General Discussion
In reply to the discussion: If HRC runs in 2016, who should be the pro-worker, pro-peace, pro-justice candidate in the race? [View all]Ken Burch
(50,254 posts)In 1972, McGovern was sabotaged by the party regulars just because he beat them fair and square in the primaries-nobody really even HEARD his platform in the fall. And with the Nixon "dirty tricks" team and the consequences of the China trip, NO Democrat was going to have a real chance in November anyway...Scoop Jackson would likely have lost 49 states too, since there was no appeal for a Democrat running on a "we can do it better" platform on Vietnam(the fact that the war was still going when Nixon was sworn in took the "we can do it better" option away from us from the get-go.
In 1984. Mondale didn't run as a progressive...he ran as a Lutheran deficit hawk an opponent of the nuclear freeze, and a supporter of a hardline economic blockade policy towards Nicaragua-deliberately ignoring the proposal that he base his fall campaign on bringing back industrial jobs to the Northeast and engaging with the massively popular anti-Reagan activist movements across the country. Mondale's defeat was also due to his being Carter's vice-president...It was as if the Republicans had nominated Hoover's vice president against FDR in '36(if they'd been THAT stupid, they'd have lost the OTHER two states that year).

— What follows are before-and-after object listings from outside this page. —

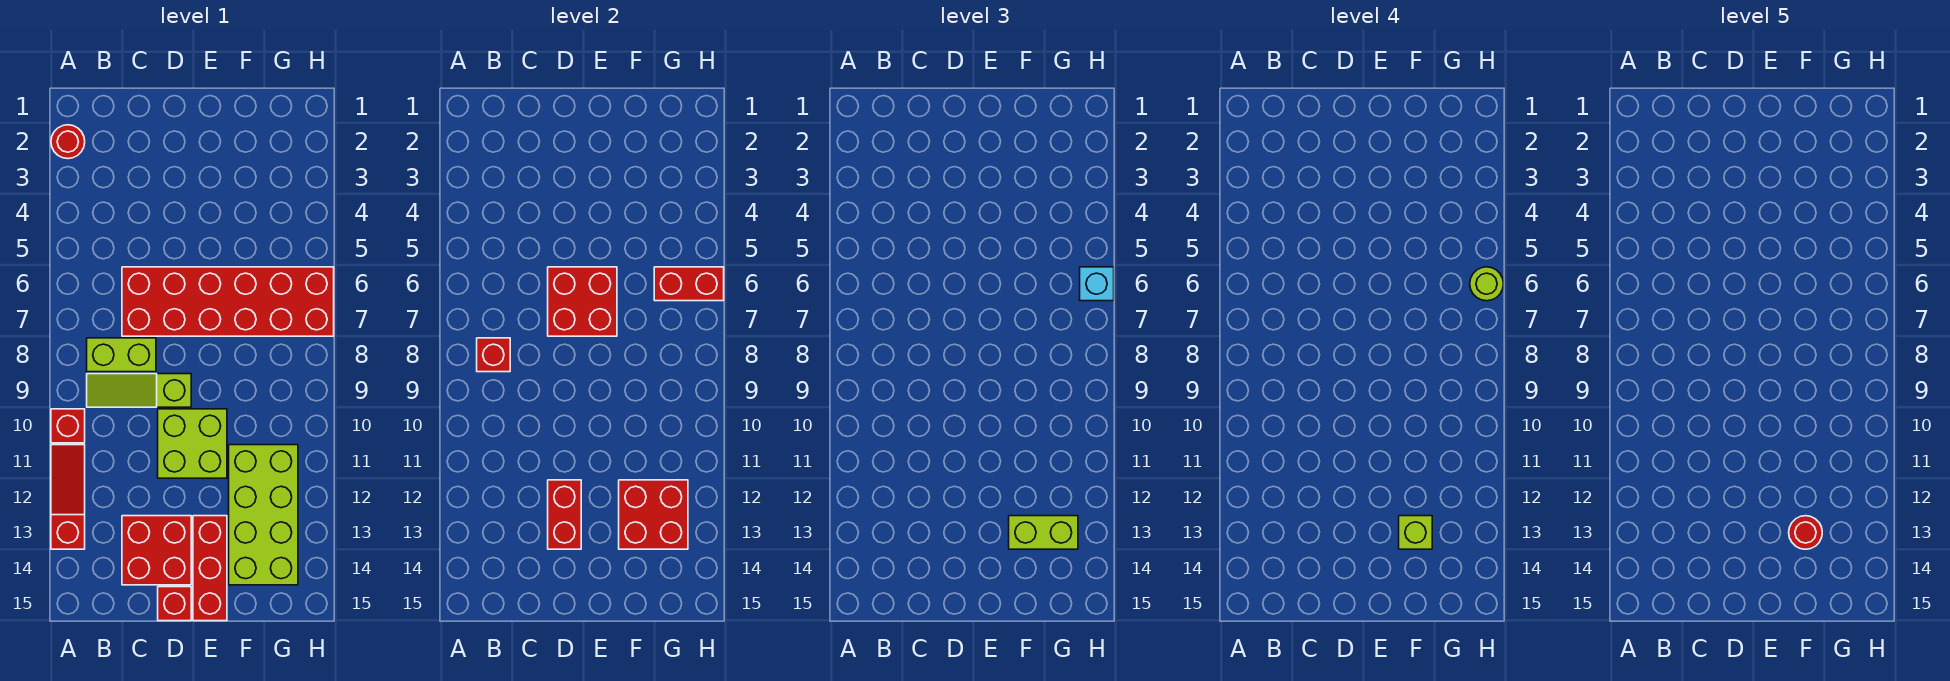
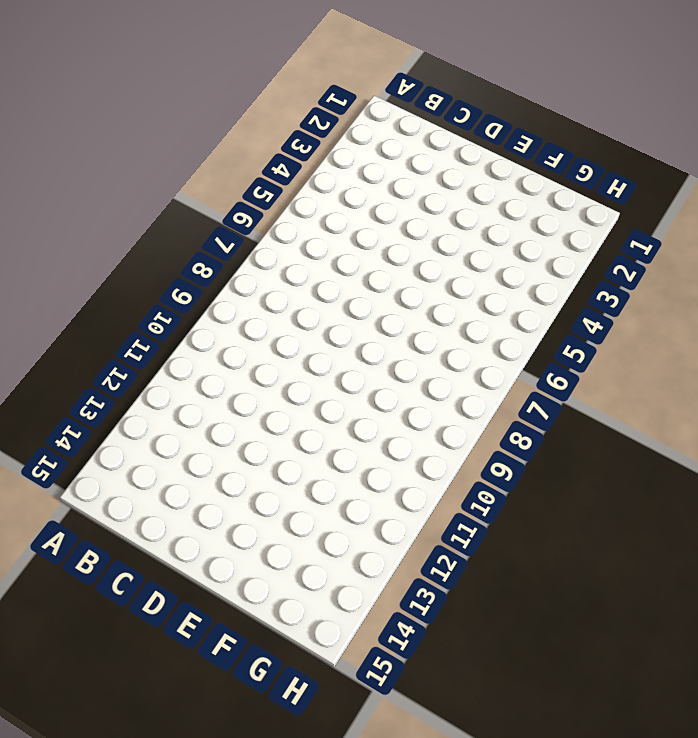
none -> red round brick A2 level 1
none -> red brick A10 level 1
none -> red slope A11:A13 level 1 top 13

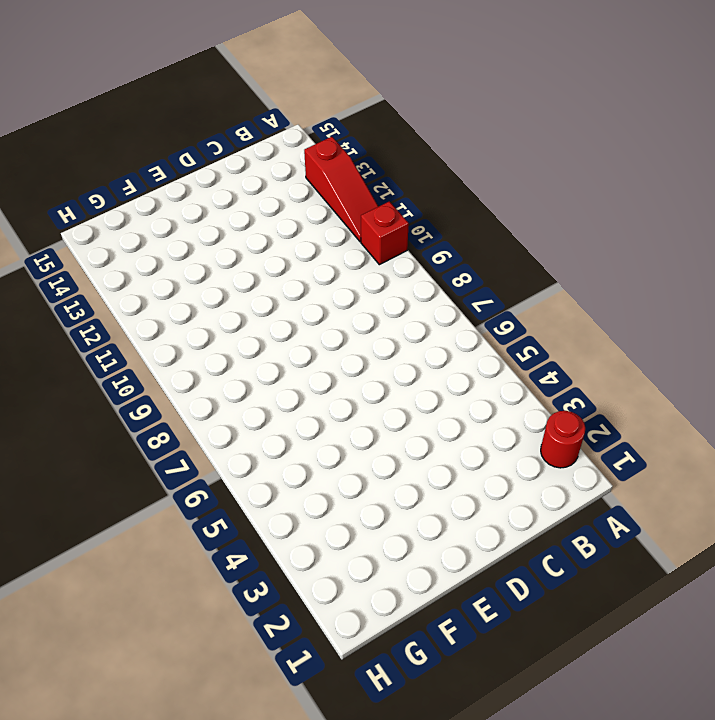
none -> lime brick B8:C8 level 1
none -> lime slope B9:D9 level 1 top D
none -> red brick C6:H7 level 1

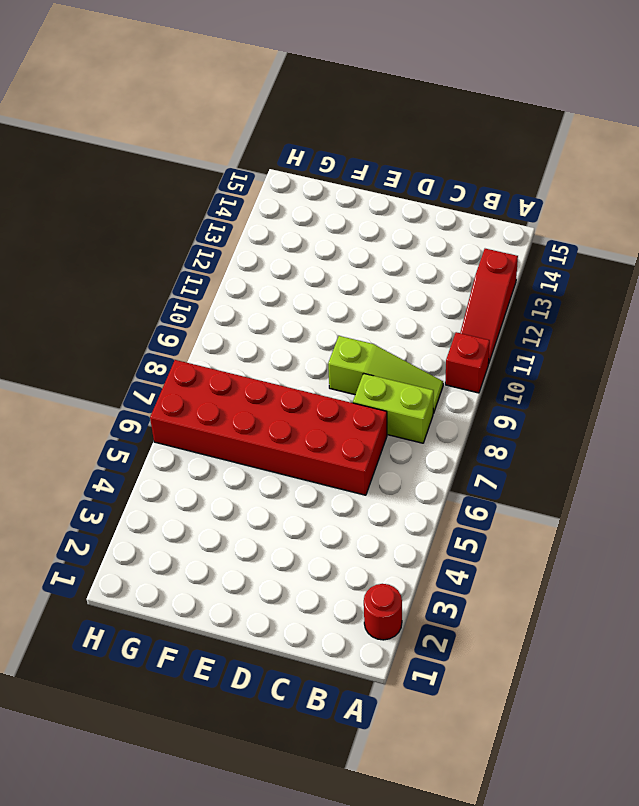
none -> red brick C13:D14 level 1
none -> lime brick D10:E11 level 1
none -> red brick D15 level 1

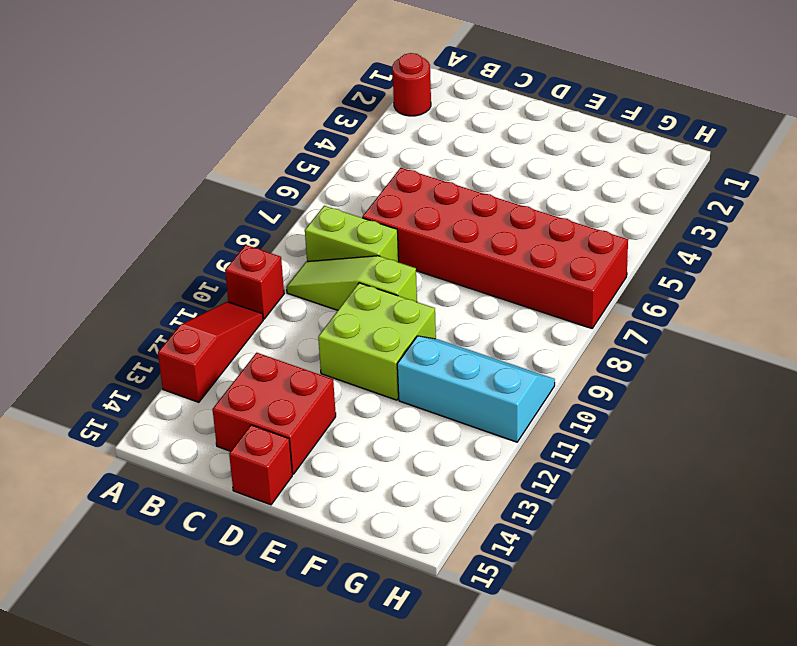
cyan slope F10:H11 level 1 top 11 -> lime brick F11:G14 level 1
none -> red brick E13:E15 level 1
none -> red brick B8 level 2
none -> red brick D6:E7 level 2

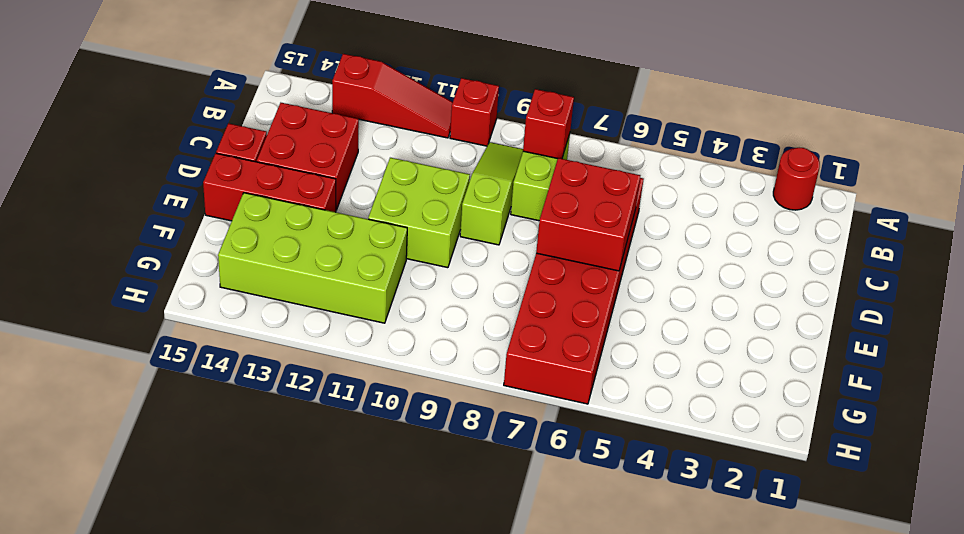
none -> red brick D12:D13 level 2
none -> red brick F12:G13 level 2
none -> red brick G6:H6 level 2

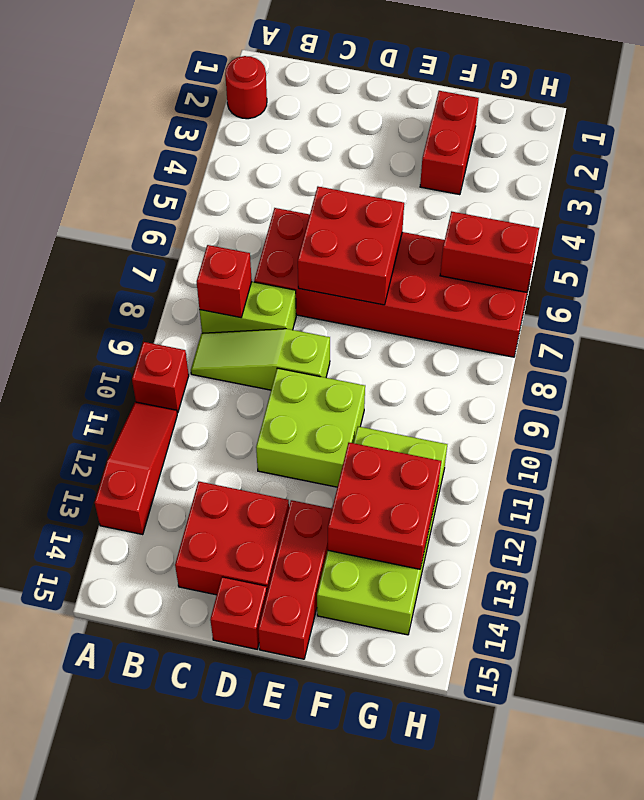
red brick F2:F3 level 1 -> red brick D12:D13 level 2
none -> lime brick F13:G13 level 3
none -> cyan brick H6 level 3
none -> lime brick F13 level 4

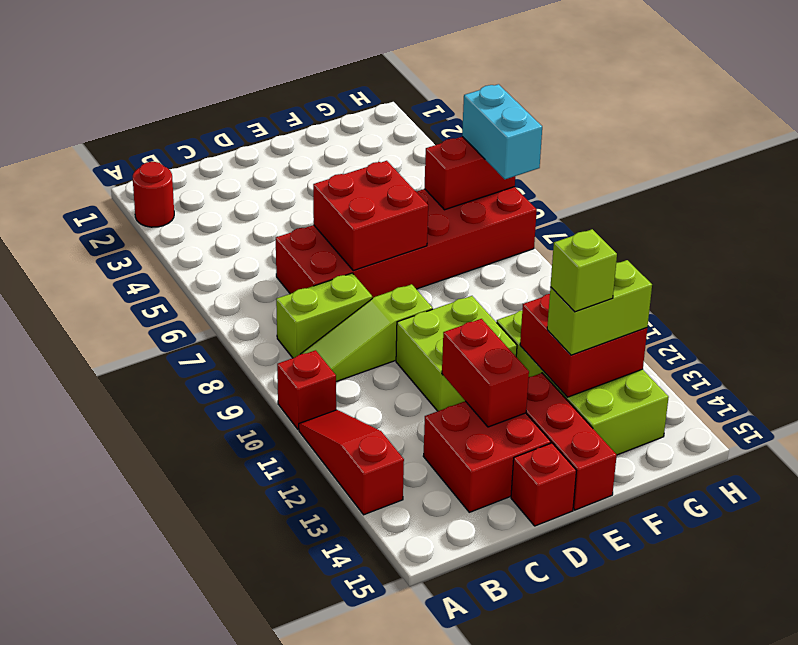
cyan brick H6:H7 level 3 -> cyan brick H6 level 3
none -> red brick B8 level 2
none -> lime round brick H6 level 4
none -> red round brick F13 level 5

In 1988, Dukakis lost mainly because he was an emotional iceberg who didn't fight back against the smear campaign the 'pugs ran...he'd have lost even if he'd been a death penalty supporter with the way he campaigned.
So no, progressives aren't to blame for Democratic presidential failures of the past. We don't have ANY way to know how we'd do if we nominated an unapologetic progressive and gave that candidate the wholehearted support of the whole party, at least not in the post-FDR era(FDR could fairly be called an unapologetic progressive in 1936, the year of his greatest victory).
Not sure why you hold such a grudge against them, really.